Arbiter yang berwenang menyelesaikan
perselisihan hubungan industrial harus arbiter yang telah ditetapkan oleh
Menteri. Wilayah kerja arbiter meliputi seluruh wilayah negara Republik
Indonesia.
Untuk dapat ditetapkan
sebagai arbiter harus memenuhi syarat:
1) beriman
dan bertaqwa kepada Tuhan Yang Maha Esa;
2) cakap
melakukan tindakan hukum;
3) warga
negara Indonesia;
4) pendidikan
sekurang-kurangnya Strata Satu (S1);
5) berumur
sekurang-kurangnya 45 (empat puluh lima) tahun;
6) berbadan
sehat sesuai dengan surat keterangan dokter;
7) menguasai
peraturan perundang-undangan di bidang ketenagakerjaan yang dibuktikan dengan
sertifikat atau bukti kelulusan telah mengikuti ujian arbitrase; dan
8) memiliki
pengalaman di bidang hubungan industrial sekurang-kurangnya 5 (lima) tahun.
9) Ketentuan
mengenai pengujian dan tata cara pendaftaran arbiter diatur dengan Keputusan
Menteri.
Arbiter wajib menyelesaikan
perselisihan hubungan industrial dalam waktu selambat-lambatnya 30 (tiga puluh)
hari kerja sejak penandatanganan surat perjanjian penunjukan arbiter.
Pemeriksaan atas perselisihan harus
dimulai dalam waktu selambat-lambatnya 3 (tiga) hari kerja setelah penanda-
tanganan surat perjanjian penunjukan arbiter.
Atas kesepakatan para pihak, arbiter
berwenang untuk memperpanjang jangka waktu penyelesaian perselisihan hubungan
industrial 1 (satu) kali perpanjangan selambat-lambatnya 14 (empat belas) hari
kerja.
Pemeriksaan perselisihan hubungan
industrial oleh arbiter atau majelis arbiter dilakukan secara tertutup kecuali
para pihak yang berselisih menghendaki lain.
Apabila perdamaian tercapai, maka
arbiter atau majelis arbiter wajib membuat Akta Perdamaian yang ditandatangani
oleh para pihak yang berselisih dan arbiter atau majelis arbiter.
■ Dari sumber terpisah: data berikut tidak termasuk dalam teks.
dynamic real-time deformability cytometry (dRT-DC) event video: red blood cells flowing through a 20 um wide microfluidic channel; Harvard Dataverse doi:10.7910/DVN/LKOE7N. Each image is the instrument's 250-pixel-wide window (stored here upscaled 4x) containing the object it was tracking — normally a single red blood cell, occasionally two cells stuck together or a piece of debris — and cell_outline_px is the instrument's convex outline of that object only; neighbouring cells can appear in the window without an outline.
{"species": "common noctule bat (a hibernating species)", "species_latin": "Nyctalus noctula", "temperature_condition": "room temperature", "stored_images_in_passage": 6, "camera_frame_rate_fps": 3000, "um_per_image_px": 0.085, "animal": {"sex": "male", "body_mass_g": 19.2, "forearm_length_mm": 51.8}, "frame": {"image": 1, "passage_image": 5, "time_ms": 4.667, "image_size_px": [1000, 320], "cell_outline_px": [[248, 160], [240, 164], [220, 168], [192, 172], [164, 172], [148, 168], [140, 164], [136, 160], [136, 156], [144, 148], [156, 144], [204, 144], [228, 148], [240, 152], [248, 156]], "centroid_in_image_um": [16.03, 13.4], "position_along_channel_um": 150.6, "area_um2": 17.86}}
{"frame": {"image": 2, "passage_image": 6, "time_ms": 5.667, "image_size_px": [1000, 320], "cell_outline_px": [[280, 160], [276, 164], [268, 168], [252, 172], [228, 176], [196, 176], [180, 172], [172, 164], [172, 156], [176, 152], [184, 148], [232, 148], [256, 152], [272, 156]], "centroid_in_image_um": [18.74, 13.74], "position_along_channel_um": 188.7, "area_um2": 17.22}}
Akta
Perdamaian tersebut didaftarkan di Pengadilan Hubungan
Industrial pada Pengadilan Negeri di wilayah arbiter mengadakan perdamaian.
Apabila upaya perdamaian gagal, arbiter
atau majelis arbiter meneruskan sidang arbitrase. Dalam persidangan arbitrase
para pihak diberi kesempatan untuk menjelaskan secara tertulis maupun lisan
pendirian masing-masing serta mengajukan bukti yang dianggap perlu untuk
menguatkan pendiriannya dalam jangka waktu yang ditetapkan oleh arbiter atau
majelis arbiter.
Putusan sidang arbitrase ditetapkan
berdasarkan peraturan perundang-undangan yang berlaku, perjanjian, kebiasaan,
keadilan dan kepentingan umum. Putusan
arbitrase memuat :
1) kepala putusan
yang berbunyi "DEMI KEADILAN BERDASARKAN KETUHANAN YANG MAHA ESA";
2) nama lengkap dan
alamat arbiter atau majelis arbiter;
3) nama lengkap dan
alamat para pihak;
4) hal‑hal yang
termuat dalam surat perjanjian yang diajukan oleh para pihak yang berselisih;
5) ikhtisar dari
tuntutan, jawaban, dan penjelasan lebih lanjut para pihak yang berselisih;
6) pertimbangan yang
menjadi dasar putusan;
7) pokok putusan;
8) tempat dan
tanggal putusan;
9) mulai berlakunya
putusan; dan
10) tanda tangan
arbiter atau majelis arbiter.
Putusan arbitrase mempunyai kekuatan
hukum yang mengikat para pihak yang berselisih dan merupakan putusan yang
bersifat akhir dan tetap.
Putusan arbitrase didaftarkan di
Pengadilan Hubungan Industrial pada Pengadilan Negeri di wilayah arbiter
menetapkan putusan.
Dalam hal putusan arbitrasetidak
dilaksanakan oleh salah satu pihak, maka pihak yang dirugikan dapat mengajukan
permohonan fiat eksekusi di Pengadilan Hubungan Industrial pada Pengadilan
Negeri yang daerah hukumnya meliputi tempat kedudukan pihak terhadap siapa
putusan itu harus dijalankan, agar putusan diperintahkan untuk dijalankan.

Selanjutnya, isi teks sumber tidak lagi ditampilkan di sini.